» Supplied entries
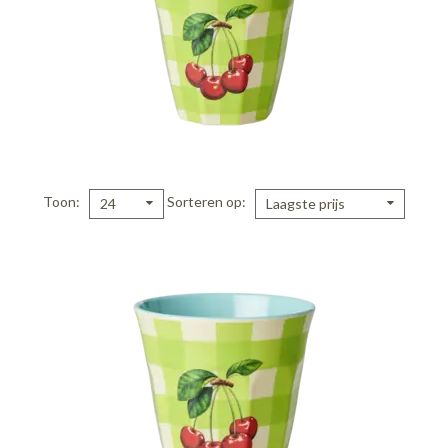
Toon
Sorteren op
24
Laagste prijs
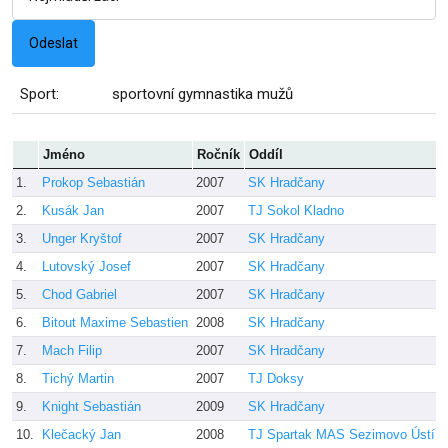
Sport:
sportovní gymnastika mužů
Jméno
Ročník
Oddíl
1.
Prokop Sebastián
2007
SK Hradčany
2.
Kusák Jan
2007
TJ Sokol Kladno
3.
Unger Kryštof
2007
SK Hradčany
4.
Lutovský Josef
2007
SK Hradčany
5.
Chod Gabriel
2007
SK Hradčany
6.
Bitout Maxime Sebastien
2008
SK Hradčany
7.
Mach Filip
2007
SK Hradčany
8.
Tichý Martin
2007
TJ Doksy
9.
Knight Sebastián
2009
SK Hradčany
10.
Klečacký Jan
2008
TJ Spartak MAS Sezimovo Ústí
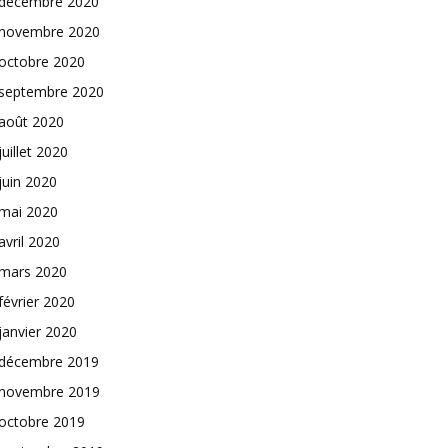
décembre 2020
novembre 2020
octobre 2020
septembre 2020
août 2020
juillet 2020
juin 2020
mai 2020
avril 2020
mars 2020
février 2020
janvier 2020
décembre 2019
novembre 2019
octobre 2019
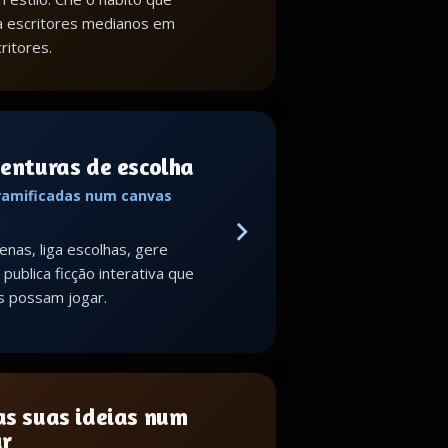
a escritores medianos em
ritores.
venturas de escolha
 ramificadas num canvas
enas, liga escolhas, gere
publica ficção interativa que
s possam jogar.
as suas ideias num
ar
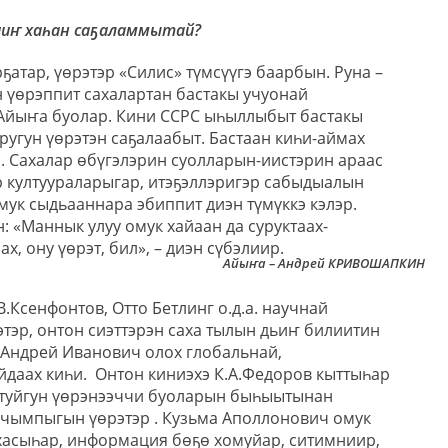
иҥ хаһан саҕаламмытай?
ҕатар, үөрэтэр «Силис» түмсүүгэ баарбын. Руна –
н үөрэппит сахалартан бастакы учуонай
Айыҥа буолар. Кини ССРС ыһыллыбыт бастакы
ругун үөрэтэн саҕалаабыт. Бастаан киһи-аймах
. Сахалар өбүгэлэрин суолларын-иистэрин араас
р култуураларыгар, итэҕэллэригэр сабыдыалын
омук сыдьааннара эбиппит диэн түмүккэ кэлэр.
: «Маннык улуу омук хайаан да суруктаах-
х, ону үөрэт, бил», – диэн сүбэлиир.
Айыҥа – Андрей КРИВОШАПКИН
.Ксенфонтов, Отто Бетлинг о.д.а. научнай
этэр, онтон сиэттэрэн саха тылын дьиҥ билиитин
Андрей Иванович олох глобальнай,
йдаах киһи.
Онтон киниэхэ К.А.Федоров кыттыһар
 туйгун үөрэнээччи буоларын быһыытынан
чымпыгын үөрэтэр . Кузьма Аполлонович омук
хасыһар, информация бөҕө хомуйар, ситимниир,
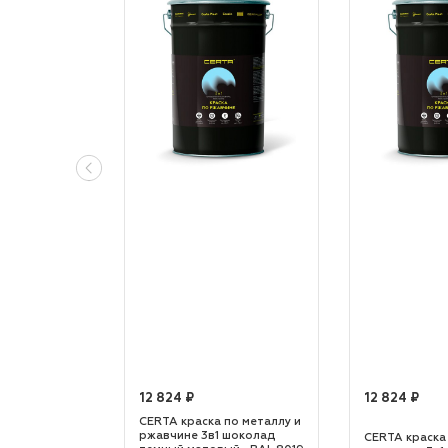
12 824 ₽
12 824 ₽
по металлу и
CERTA краска по металлу и
 шоколад
ржавчине 3в1 шоколад
CERTA краска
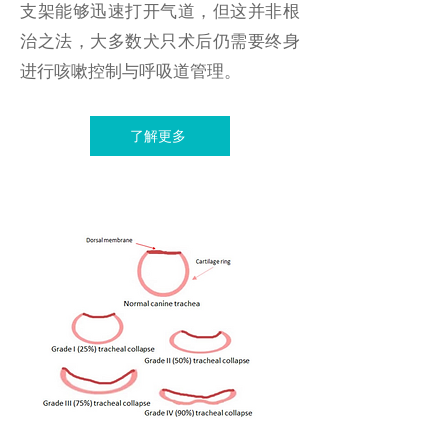
支架能够迅速打开气道，但这并非根
治之法，大多数犬只术后仍需要终身
进行咳嗽控制与呼吸道管理。
了解更多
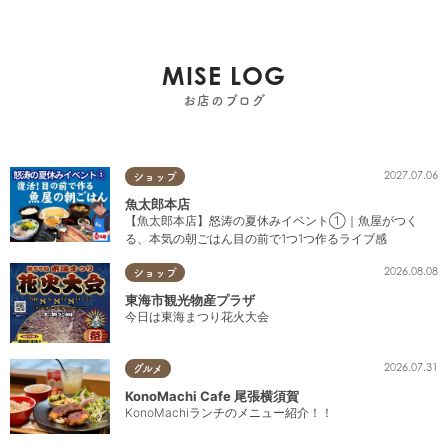
MISE LOG
お店のブログ
2027.07.06
ショップ
魚太郎本店
【魚太郎本店】怒涛の夏休みイベント①｜魚屋がつく
る、本気の朝ごはん目の前で1つ1つ作るライブ感
2026.08.08
ショップ
東海市観光物産プラザ
今日は東海まつり花火大会
2026.07.31
グルメ
KonoMachi Cafe 尾張横須賀
KonoMachiランチのメニュー紹介！！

» Work request
Please copy out each line of the material that holds the string "краска".

» Solution
CERTA краска по металлу и
CERTA краска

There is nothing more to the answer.